Hal tersebut disampaikan Lurah Triwidadi, Slamet Riyanto, saat menerima kunjungan kerja Komisi A DPRD DIY. Ia menjelaskan, mitigasi bencana tidak hanya berkaitan dengan evakuasi saat kejadian, tetapi juga menyangkut kesiapan infrastruktur pendukung, seperti akses jalan evakuasi.
"Ketika bicara kebencanaan, tidak hanya semata-mata evakuasi di lokasi, tapi juga akses jalannya. Kalau jalannya rusak atau sulit dilalui, itu sangat menghambat proses evakuasi," ujar Slamet.
Ia mencontohkan peristiwa kebakaran yang pernah terjadi pada 2025 lalu. Saat itu, mobil pemadam kebakaran tidak bisa menjangkau lokasi kejadian karena medan yang sulit dan menanjak. Petugas terpaksa menarik selang air hingga sekitar 200 meter untuk mencapai titik api. Selain keterbatasan infrastruktur, Slamet juga menyoroti minimnya anggaran operasional kebencanaan di tingkat desa. Dana yang tersedia hanya cukup untuk kebutuhan dasar relawan, seperti konsumsi dan bahan bakar, itupun dalam jumlah sangat terbatas. Menurut Slamet, keterlambatan penanganan berpotensi memperluas dampak bencana yang dikhawartikan akan mengganggu aktivitas ekonomi dan pendidikan warga.
"Untuk operasional saja sangat minim, apalagi kalau sudah masuk penanganan pascabencana seperti longsor. Pembangunan talud atau perbaikan akses jalan sering tertunda karena harus menunggu anggaran berikutnya," ungkapnya.
Terkait pemangkasan anggaran, Slamet menyebut penurunan mencapai sekitar Rp 1,5 hingga Rp 1,6 miliar. Dengan begitu, sisa anggaran yang diterima hanya sekitar 20 persen. Meski terbatas, Ia memastikan penggunaan dana desa akan tetap mengikuti regulasi yang berlaku.

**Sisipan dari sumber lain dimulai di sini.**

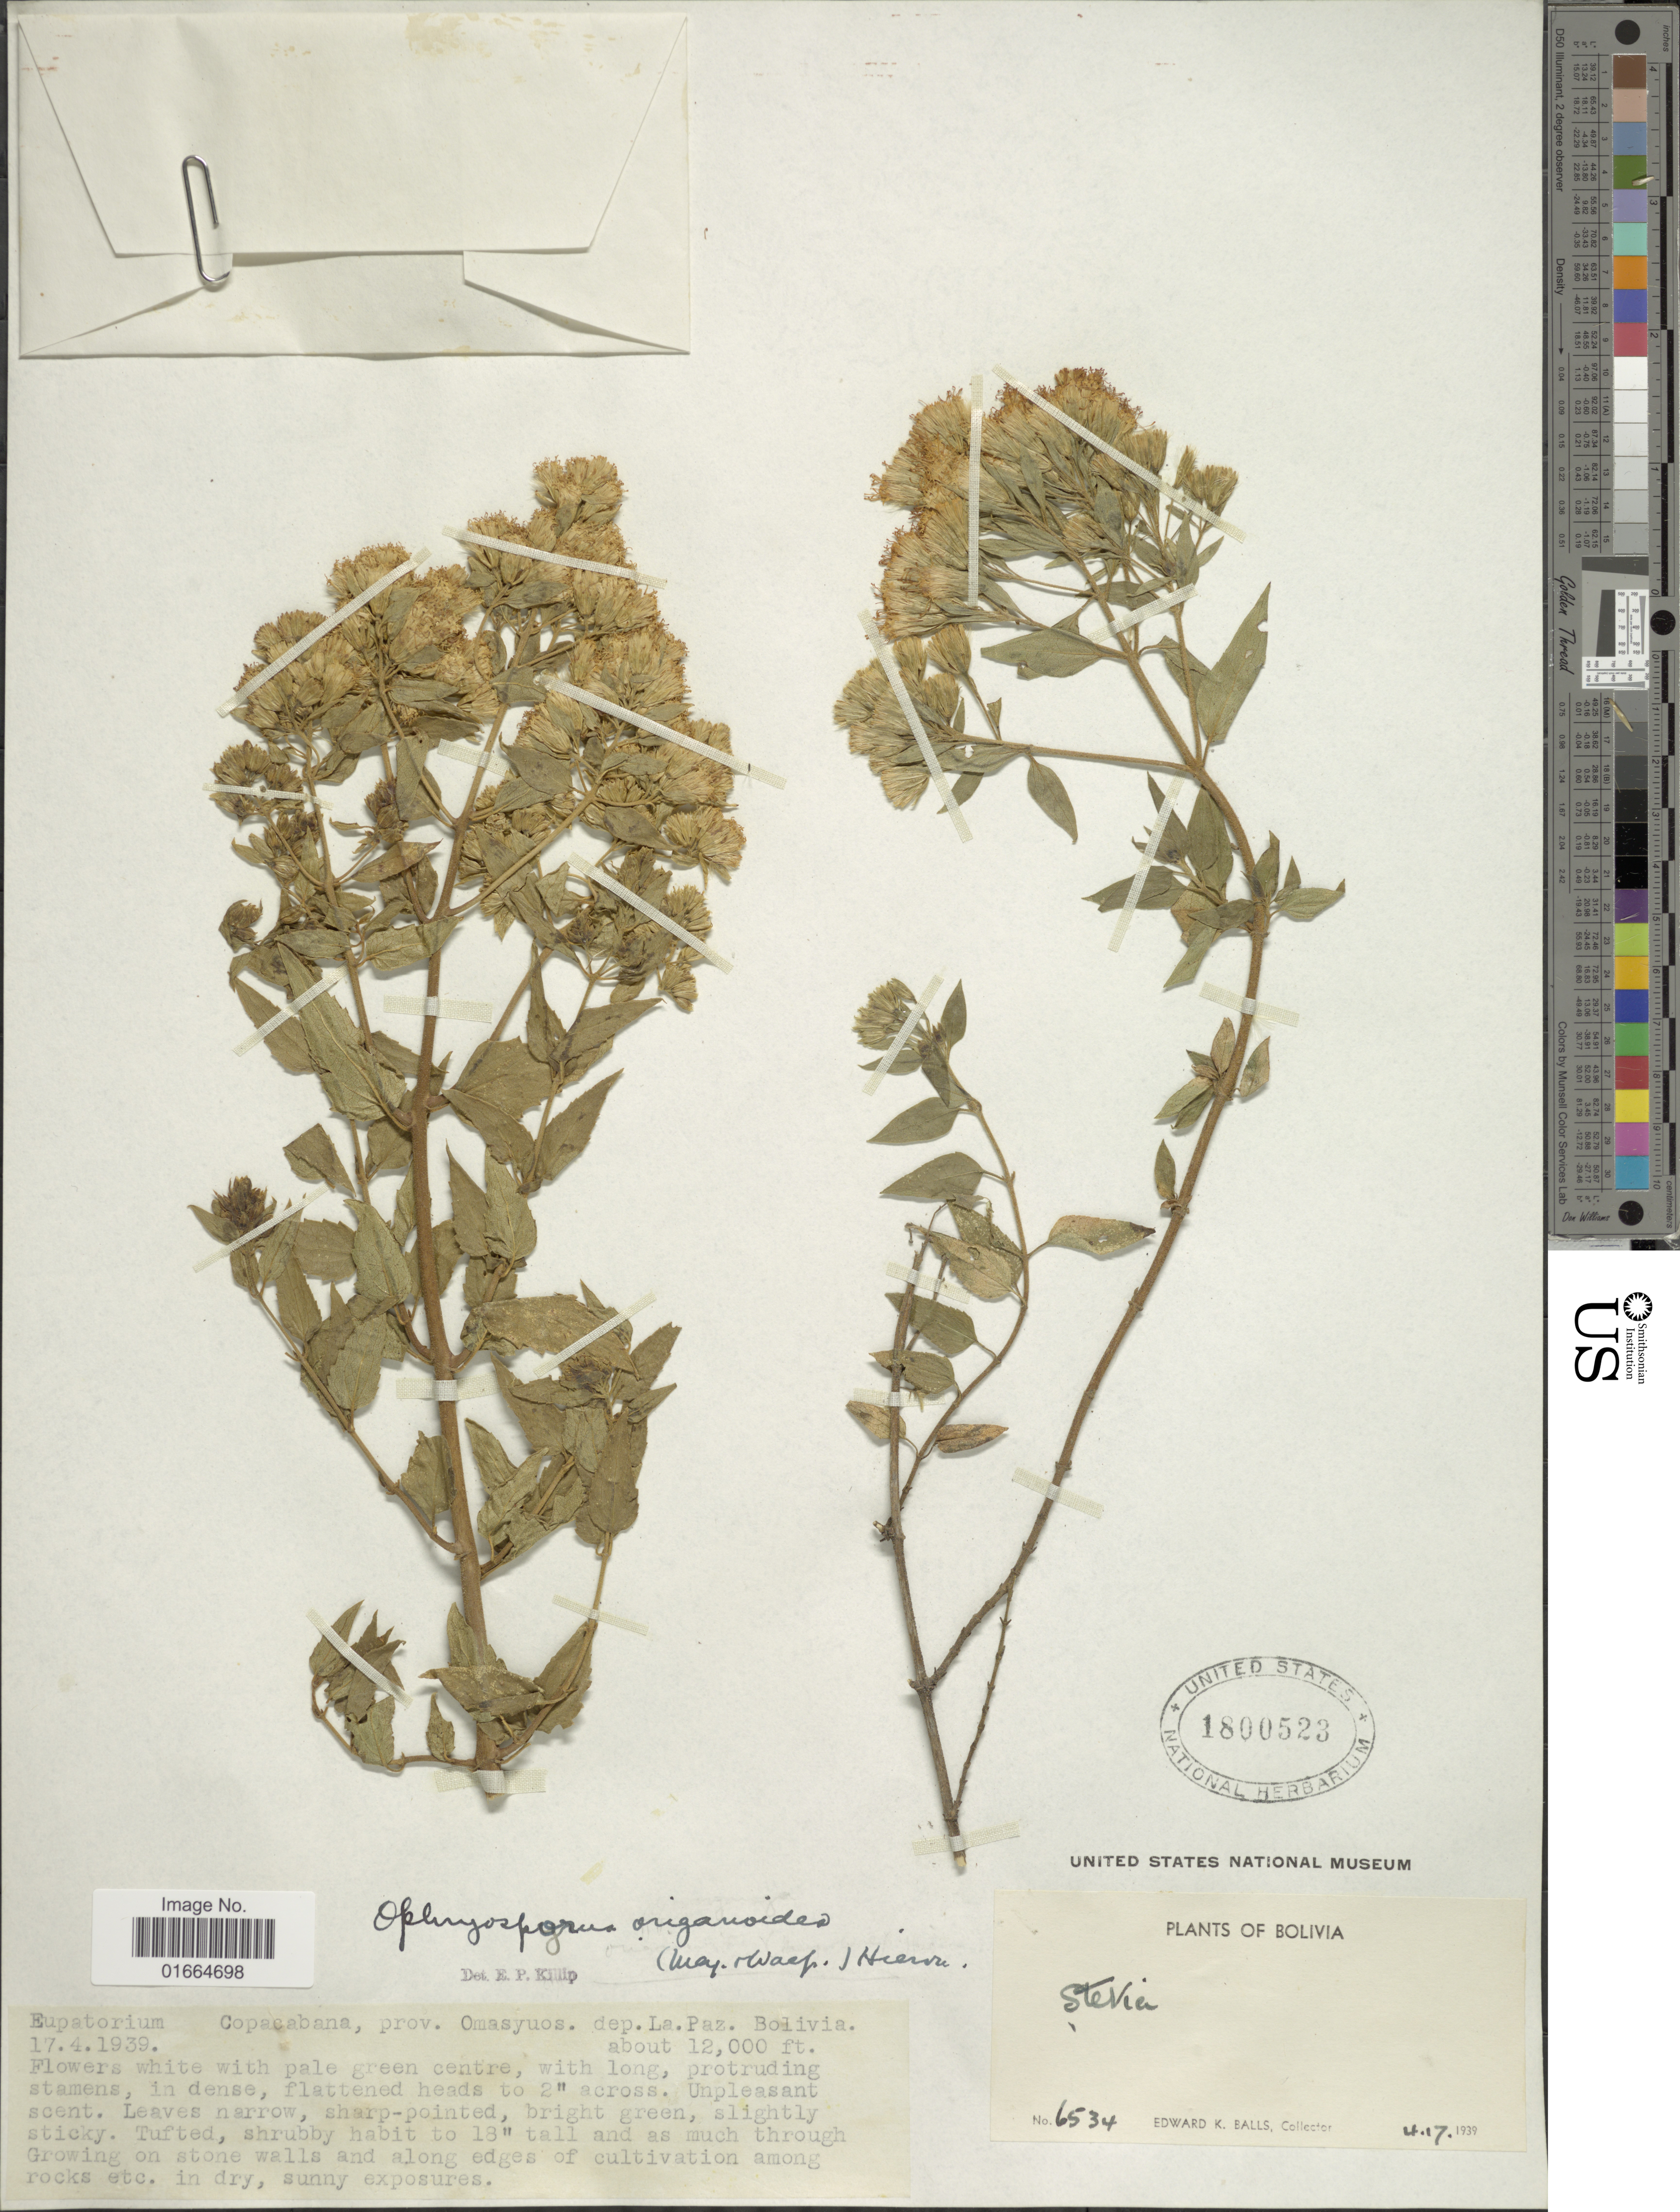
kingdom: Plantae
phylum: Tracheophyta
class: Magnoliopsida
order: Asterales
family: Asteraceae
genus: Ophryosporus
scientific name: Ophryosporus heptanthus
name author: (Sch. Bip. ex Wedd.) R.M. King & H. Rob.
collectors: E. K. Balls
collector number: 6534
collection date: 1939-04-17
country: Bolivia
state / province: La Paz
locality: Copacabana, prov. Omasyuos, dep. La Paz, Bolivia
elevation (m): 3658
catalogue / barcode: US 1800523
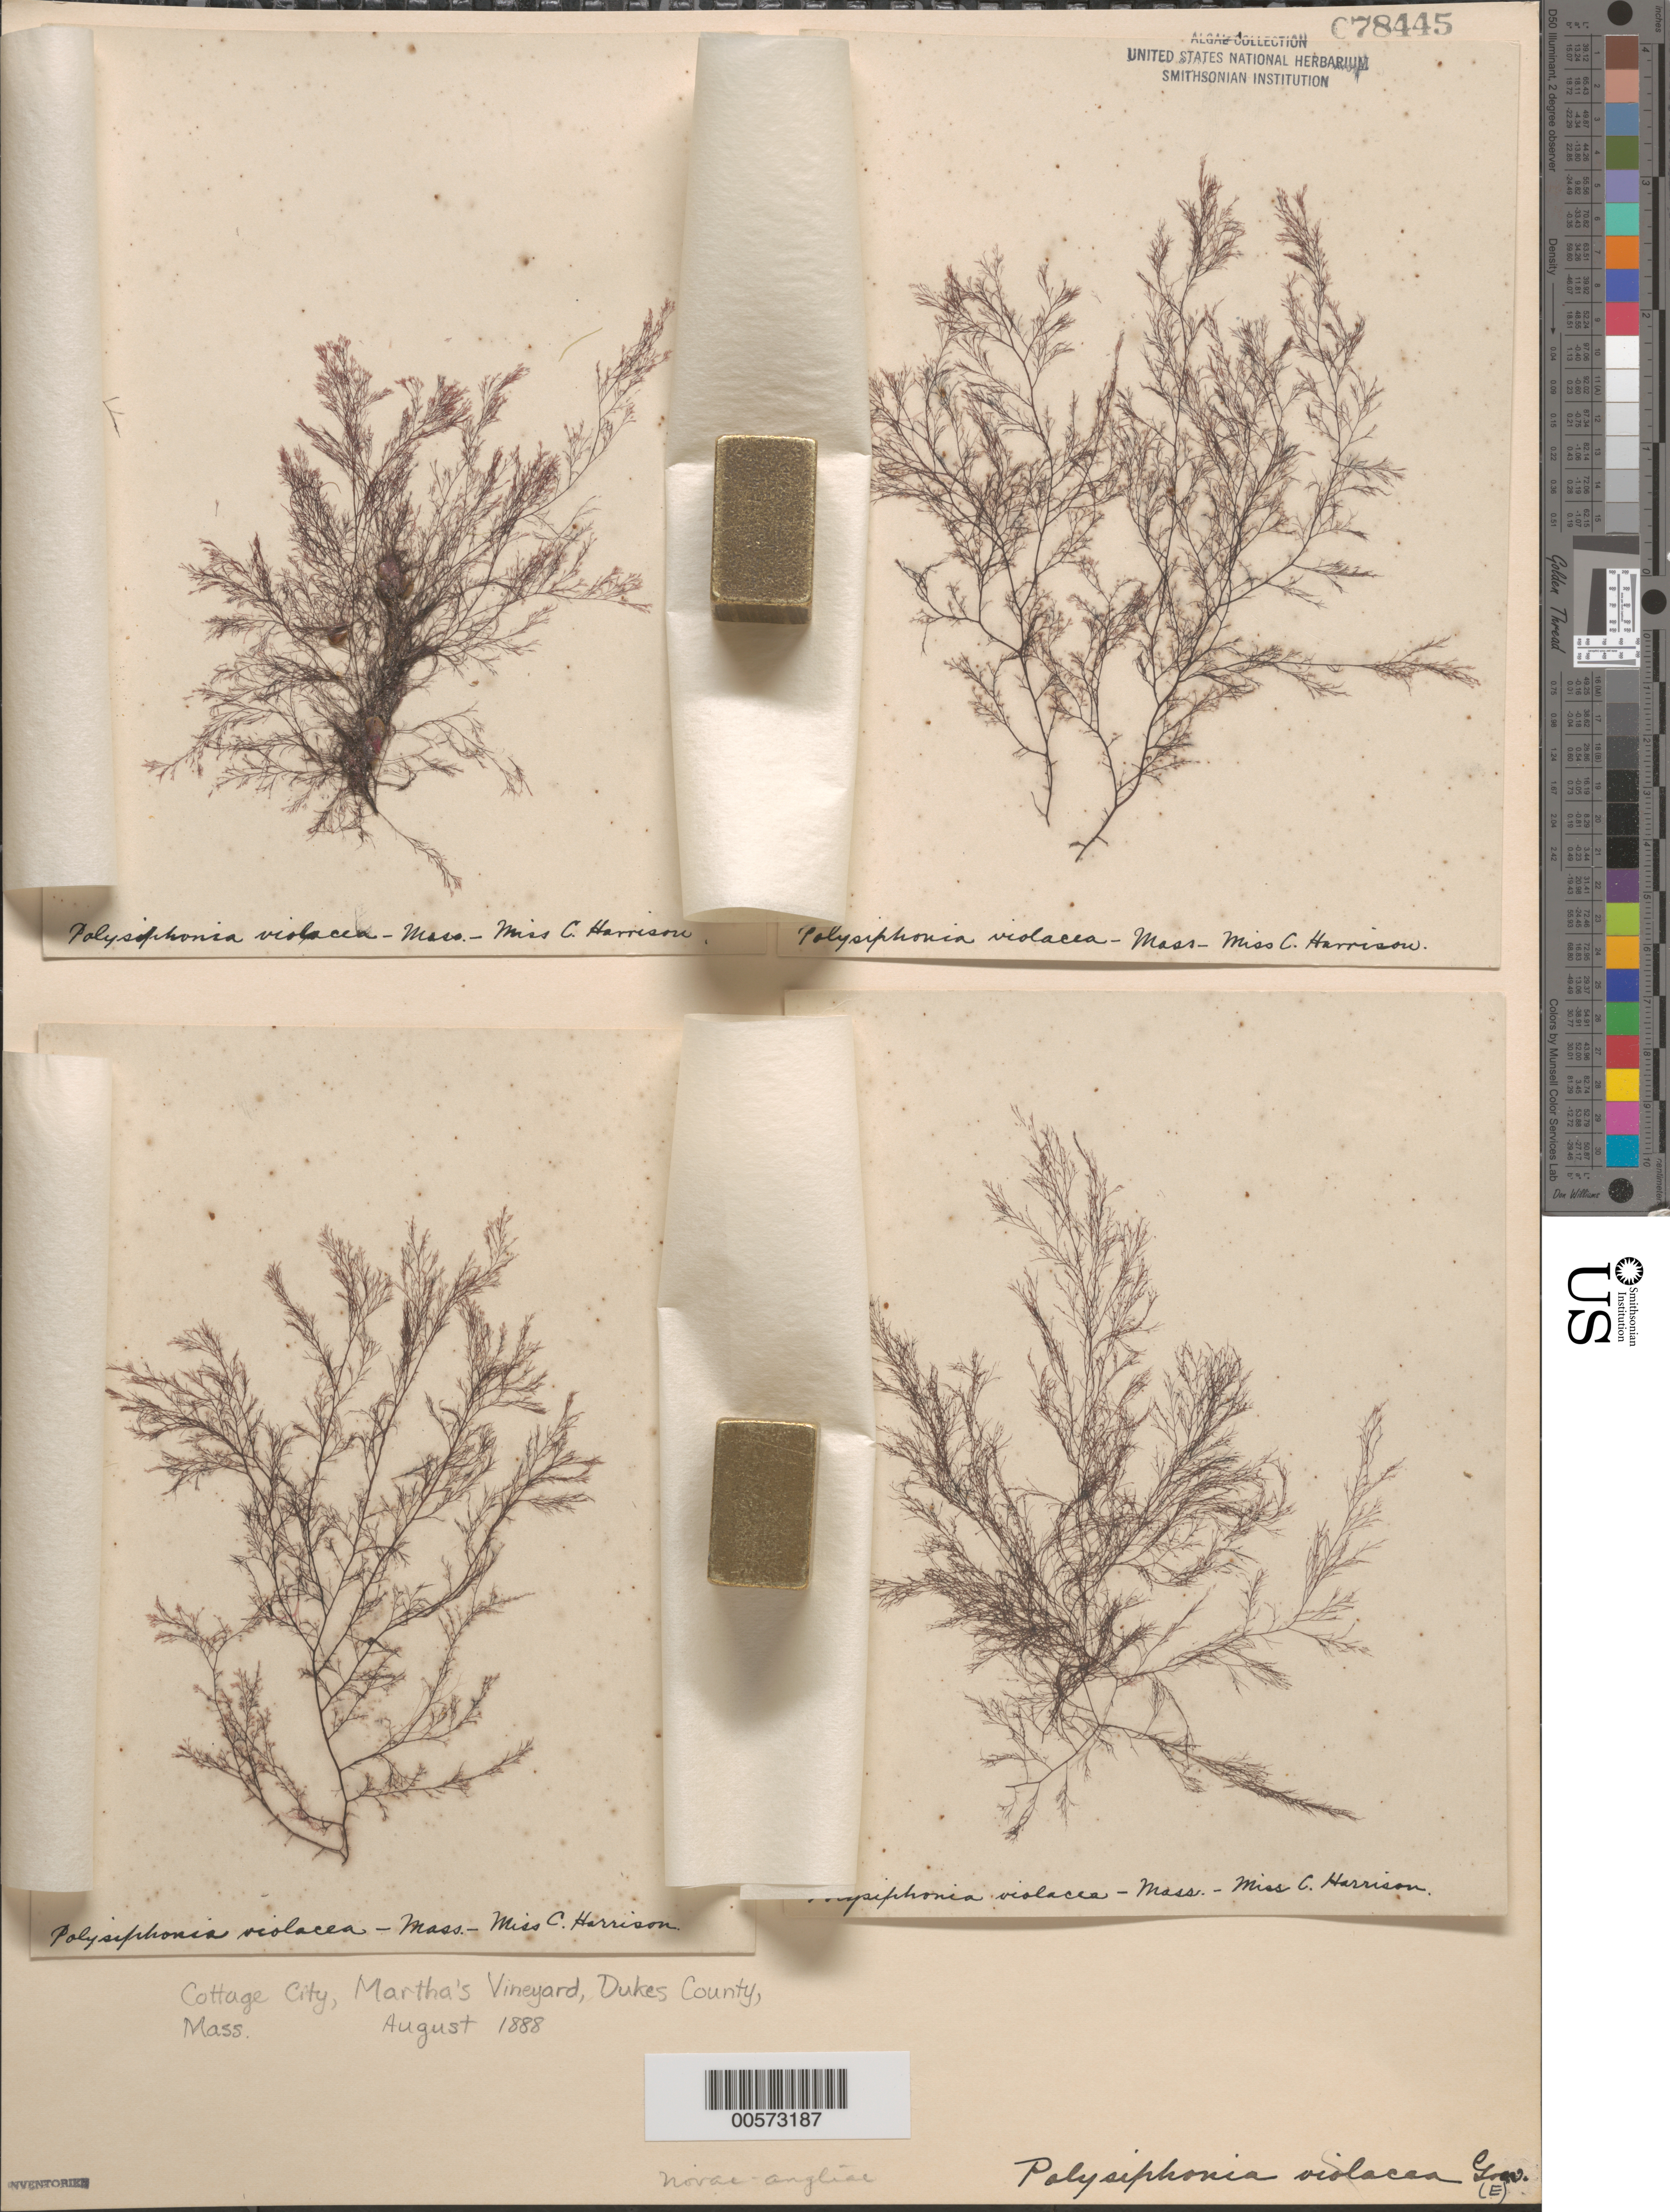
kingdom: Plantae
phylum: Rhodophyta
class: Florideophyceae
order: Ceramiales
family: Rhodomelaceae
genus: Melanothamnus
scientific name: Melanothamnus harveyi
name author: (Bailey) Diaz-Tapia & C.A. Maggs in Diaz-Tapia et al.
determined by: Algae name updating Project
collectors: C. Harrison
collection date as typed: Aug 1888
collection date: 1888-08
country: United States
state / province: Massachusetts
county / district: Dukes County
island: Martha's Vineyard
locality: Cottage City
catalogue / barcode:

"Kami akan fokus pada program wajib seperti penanganan kemiskinan ekstrem, gizi dan stunting, ketahanan pangan, serta BLT. Untuk pembangunan infrastruktur, praktis sangat terbatas," ungkapnya.
Menanggapi kondisi tersebut, Wakil Ketua Komisi A DPRD DIY, Hifni Muhammad Nasikh, mengatakan pemotongan anggaran desa menjadi perhatian serius pihaknya. Menurutnya, keterbatasan anggaran membuat kemampuan kalurahan dalam menjalankan program juga semakin terbatas.
"Dengan anggaran yang menurun tentu kemampuan program di kalurahan juga terbatas. Karena itu, kami berkunjung ke kalurahan dan kapanewon sebagai jembatan koordinasi agar ada solusi penguatan," kata Hifni.
Menurutnya, besarnya anggaran tidak selalu menjamin pembangunan tepat sasaran. Yang terpenting adalah bagaimana melakukan penyesuaian program dengan kebutuhan dan tingkat kerawanan wilayah.
"Anggaran besar tidak menjamin manfaatnya terasa. Tapi dengan penyesuaian kebutuhan, meskipun anggaran terbatas, dampaknya bisa lebih dirasakan masyarakat," ujarnya.
Hifni juga menyoroti faktor geografis DIY yang didominasi ancaman hidrometeorologi. Ia menyebut hampir seluruh wilayah Kulonprogo dan Bantul memiliki potensi kerawanan, baik di dataran tinggi maupun kawasan hilir dan bantaran sungai. Karenanya, Komisi A DPRD DIY mendorong penguatan mitigasi melalui koordinasi lintas sektor, termasuk pemanfaatan Belanja Tidak Terduga (BTT) baik di tingkat DIY maupun kabupaten.
"Kami akan mencoba mencocokkan titik rawan, program, dan anggaran yang tersedia. DIY masih punya sekitar Rp 15 miliar BTT, Bantul sekitar Rp 5 miliar, dan Kulonprogo sekitar Rp 4 miliar. Ini yang kita komunikasikan agar bisa mendukung kalurahan," ucapnya.